We recognize the importance of being ready for whatever comes next. Whether it’s an advanced CMMI program or another innovative model introduced by CMS, Lumeris stands prepared to help providers navigate and succeed in these environments. Our tools, solutions, and experience in driving substantial value in both REACH and MSSP will be crucial in unlocking new opportunities and maximizing outcomes in the evolving landscape of Medicare innovation. 

Lumeris: Driving Value in CMS Programs 

Lumeris has demonstrated substantial success in supporting healthcare providers through both the ACO REACH and MSSP programs. Our comprehensive solutions and toolsets are designed to drive outcomes, enhance health equity, and support sustainable practice transformation. By aligning economic models with the reorganization of care delivery, we enable our partners to take on two-sided risk contracts, which is a strategic lever for amplifying upside revenue potential. 

As the leading enabler of value-based care transformation, Lumeris brings 15 years of concentrated learnings, achievements, and breakthroughs in healthcare transformation. Our readiness to take downside risk is crucial for our partners, as it ensures that high-quality, cost-effective, and equitable care is consistently delivered to patients. 

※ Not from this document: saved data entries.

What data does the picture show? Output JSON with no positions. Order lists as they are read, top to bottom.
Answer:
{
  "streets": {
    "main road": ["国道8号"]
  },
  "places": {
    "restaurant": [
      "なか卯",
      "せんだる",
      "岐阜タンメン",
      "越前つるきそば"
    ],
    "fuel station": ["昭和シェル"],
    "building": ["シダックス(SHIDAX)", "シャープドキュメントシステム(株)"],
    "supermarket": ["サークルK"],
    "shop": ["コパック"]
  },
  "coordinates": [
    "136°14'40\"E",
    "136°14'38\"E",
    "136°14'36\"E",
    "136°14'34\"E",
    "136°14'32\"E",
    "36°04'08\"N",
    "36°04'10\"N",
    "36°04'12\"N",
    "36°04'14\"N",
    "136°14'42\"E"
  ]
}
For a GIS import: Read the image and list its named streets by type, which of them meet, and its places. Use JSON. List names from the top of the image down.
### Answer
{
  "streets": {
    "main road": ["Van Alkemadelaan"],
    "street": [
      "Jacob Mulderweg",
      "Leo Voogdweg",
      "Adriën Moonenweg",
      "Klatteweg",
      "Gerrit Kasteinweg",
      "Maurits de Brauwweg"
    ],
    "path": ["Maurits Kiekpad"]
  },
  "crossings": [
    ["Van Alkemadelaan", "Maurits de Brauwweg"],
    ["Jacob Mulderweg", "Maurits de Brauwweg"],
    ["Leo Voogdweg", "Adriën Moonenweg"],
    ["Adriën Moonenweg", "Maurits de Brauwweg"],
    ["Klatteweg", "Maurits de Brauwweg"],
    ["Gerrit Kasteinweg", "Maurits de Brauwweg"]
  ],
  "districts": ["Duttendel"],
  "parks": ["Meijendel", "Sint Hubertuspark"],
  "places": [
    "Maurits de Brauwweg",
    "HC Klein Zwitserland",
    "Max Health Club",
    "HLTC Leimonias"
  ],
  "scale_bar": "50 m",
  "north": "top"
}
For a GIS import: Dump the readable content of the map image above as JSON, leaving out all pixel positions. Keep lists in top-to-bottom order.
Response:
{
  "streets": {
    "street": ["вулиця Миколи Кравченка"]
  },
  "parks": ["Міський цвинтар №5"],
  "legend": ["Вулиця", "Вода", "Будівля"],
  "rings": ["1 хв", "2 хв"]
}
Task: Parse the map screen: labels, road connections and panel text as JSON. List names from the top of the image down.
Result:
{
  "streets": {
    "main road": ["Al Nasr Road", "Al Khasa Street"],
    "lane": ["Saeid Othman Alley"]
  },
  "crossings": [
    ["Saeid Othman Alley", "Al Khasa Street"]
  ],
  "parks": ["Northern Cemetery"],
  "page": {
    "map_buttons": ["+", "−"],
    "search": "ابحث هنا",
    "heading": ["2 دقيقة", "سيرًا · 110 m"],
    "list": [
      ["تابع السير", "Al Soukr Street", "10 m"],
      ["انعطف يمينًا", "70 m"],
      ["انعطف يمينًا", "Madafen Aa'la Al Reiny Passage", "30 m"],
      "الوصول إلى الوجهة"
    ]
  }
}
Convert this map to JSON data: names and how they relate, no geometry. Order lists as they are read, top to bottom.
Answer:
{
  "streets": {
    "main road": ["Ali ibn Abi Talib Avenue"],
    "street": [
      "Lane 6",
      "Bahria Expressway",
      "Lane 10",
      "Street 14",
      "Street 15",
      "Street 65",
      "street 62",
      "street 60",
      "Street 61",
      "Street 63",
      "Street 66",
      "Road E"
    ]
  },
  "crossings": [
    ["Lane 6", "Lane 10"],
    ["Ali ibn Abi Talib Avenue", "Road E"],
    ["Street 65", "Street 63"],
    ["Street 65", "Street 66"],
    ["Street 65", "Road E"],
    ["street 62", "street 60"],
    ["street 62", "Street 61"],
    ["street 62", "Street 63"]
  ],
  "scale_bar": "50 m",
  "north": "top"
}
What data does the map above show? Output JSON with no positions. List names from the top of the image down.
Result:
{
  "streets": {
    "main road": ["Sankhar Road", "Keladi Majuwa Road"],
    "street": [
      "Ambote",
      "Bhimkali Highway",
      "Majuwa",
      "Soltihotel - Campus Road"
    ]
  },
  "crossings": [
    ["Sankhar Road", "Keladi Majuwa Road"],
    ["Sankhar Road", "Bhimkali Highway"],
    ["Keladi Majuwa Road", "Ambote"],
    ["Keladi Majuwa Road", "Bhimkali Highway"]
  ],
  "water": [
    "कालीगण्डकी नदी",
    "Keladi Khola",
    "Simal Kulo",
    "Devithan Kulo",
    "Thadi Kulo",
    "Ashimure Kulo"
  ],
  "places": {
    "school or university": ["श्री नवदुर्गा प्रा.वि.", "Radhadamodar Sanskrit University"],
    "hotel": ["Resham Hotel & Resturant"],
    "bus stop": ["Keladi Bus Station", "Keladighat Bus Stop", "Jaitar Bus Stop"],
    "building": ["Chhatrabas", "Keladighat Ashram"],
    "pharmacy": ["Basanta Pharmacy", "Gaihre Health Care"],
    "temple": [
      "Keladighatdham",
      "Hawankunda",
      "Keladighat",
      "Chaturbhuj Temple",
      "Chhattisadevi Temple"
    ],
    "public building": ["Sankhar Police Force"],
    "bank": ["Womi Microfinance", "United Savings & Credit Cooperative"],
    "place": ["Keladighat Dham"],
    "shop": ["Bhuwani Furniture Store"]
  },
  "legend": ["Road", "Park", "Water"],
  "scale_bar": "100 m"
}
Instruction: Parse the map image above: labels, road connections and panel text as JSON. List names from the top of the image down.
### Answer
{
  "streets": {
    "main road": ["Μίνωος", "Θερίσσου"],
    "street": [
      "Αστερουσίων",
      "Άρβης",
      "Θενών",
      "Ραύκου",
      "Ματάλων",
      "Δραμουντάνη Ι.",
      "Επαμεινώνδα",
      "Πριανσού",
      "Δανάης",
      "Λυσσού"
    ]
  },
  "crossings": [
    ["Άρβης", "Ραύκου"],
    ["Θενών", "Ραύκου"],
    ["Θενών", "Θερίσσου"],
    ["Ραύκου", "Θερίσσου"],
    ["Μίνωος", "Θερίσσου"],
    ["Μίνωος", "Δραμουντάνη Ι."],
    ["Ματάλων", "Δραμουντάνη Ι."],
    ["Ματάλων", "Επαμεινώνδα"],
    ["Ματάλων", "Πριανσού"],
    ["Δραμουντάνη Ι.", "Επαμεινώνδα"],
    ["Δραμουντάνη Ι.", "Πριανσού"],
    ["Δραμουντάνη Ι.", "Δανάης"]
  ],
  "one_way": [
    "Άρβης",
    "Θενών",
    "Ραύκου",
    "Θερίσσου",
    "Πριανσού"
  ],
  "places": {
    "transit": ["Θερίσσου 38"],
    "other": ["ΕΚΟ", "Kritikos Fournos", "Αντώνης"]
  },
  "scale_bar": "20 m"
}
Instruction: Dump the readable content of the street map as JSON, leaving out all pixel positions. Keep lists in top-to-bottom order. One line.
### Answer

While this whitepaper addresses the current state and future potential of Medicare innovation models, it is important to underscore that Lumeris has a lot to offer beyond 2026. We are committed to supporting our partners through the transitions and transformations that lie ahead, ensuring that they continue to thrive and deliver exceptional care to their patients. We eagerly await further developments on the next phase of ACO REACH as it stands as a testament to the power of value-based innovation and collaboration in shaping the future of healthcare.